---------- Provided entries ----------
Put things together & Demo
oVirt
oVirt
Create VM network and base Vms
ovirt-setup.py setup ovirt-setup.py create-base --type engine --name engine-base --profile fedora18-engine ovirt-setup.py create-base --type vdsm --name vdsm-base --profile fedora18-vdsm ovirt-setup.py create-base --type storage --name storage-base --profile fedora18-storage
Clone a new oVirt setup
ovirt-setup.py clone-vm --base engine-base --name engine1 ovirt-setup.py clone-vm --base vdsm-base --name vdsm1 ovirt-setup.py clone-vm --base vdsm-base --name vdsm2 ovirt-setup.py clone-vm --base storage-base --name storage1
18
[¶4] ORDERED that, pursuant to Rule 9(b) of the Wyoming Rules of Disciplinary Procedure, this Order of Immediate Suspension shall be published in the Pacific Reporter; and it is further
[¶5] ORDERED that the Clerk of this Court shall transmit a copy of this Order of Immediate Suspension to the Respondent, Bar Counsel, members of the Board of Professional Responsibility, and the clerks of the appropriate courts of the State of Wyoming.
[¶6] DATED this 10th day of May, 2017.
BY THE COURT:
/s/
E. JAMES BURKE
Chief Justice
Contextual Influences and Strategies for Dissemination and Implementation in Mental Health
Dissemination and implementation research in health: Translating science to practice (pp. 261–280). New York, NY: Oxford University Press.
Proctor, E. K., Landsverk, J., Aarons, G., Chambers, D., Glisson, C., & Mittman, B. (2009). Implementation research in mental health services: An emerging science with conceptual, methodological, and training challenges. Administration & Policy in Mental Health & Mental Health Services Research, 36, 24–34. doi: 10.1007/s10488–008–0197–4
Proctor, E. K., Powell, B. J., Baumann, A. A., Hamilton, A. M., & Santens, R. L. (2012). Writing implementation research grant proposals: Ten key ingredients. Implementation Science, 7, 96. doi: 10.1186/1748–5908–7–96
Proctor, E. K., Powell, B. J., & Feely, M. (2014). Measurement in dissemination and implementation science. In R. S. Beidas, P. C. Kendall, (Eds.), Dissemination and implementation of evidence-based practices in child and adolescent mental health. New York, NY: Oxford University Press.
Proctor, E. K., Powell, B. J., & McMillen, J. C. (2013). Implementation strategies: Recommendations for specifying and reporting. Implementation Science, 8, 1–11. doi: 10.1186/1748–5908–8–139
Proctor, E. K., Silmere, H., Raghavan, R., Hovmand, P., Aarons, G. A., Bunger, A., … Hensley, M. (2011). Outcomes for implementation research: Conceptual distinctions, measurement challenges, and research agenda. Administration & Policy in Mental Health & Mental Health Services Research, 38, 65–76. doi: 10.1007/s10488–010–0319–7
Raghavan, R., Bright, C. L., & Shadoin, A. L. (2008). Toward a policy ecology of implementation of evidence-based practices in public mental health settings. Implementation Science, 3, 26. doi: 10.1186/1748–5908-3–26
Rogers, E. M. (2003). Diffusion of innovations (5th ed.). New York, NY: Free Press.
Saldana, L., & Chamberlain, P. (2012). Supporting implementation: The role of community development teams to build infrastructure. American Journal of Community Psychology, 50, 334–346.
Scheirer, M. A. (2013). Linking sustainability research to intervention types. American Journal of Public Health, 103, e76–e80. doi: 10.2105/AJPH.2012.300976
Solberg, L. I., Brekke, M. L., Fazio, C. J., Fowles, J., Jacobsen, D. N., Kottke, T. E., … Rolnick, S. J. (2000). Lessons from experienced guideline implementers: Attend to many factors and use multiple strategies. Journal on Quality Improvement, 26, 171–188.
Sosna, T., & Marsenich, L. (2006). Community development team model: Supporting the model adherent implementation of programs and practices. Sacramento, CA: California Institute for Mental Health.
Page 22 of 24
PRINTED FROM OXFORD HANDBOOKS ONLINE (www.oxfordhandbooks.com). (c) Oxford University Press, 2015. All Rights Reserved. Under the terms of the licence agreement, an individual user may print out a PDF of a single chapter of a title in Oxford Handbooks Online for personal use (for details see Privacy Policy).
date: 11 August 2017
----------
■ What the task asks:
All lines containing "engine" in the material above should appear in your reply, copied exactly.

■ Solved problem:
ovirt-setup.py setup ovirt-setup.py create-base --type engine --name engine-base --profile fedora18-engine ovirt-setup.py create-base --type vdsm --name vdsm-base --profile fedora18-vdsm ovirt-setup.py create-base --type storage --name storage-base --profile fedora18-storage
ovirt-setup.py clone-vm --base engine-base --name engine1 ovirt-setup.py clone-vm --base vdsm-base --name vdsm1 ovirt-setup.py clone-vm --base vdsm-base --name vdsm2 ovirt-setup.py clone-vm --base storage-base --name storage1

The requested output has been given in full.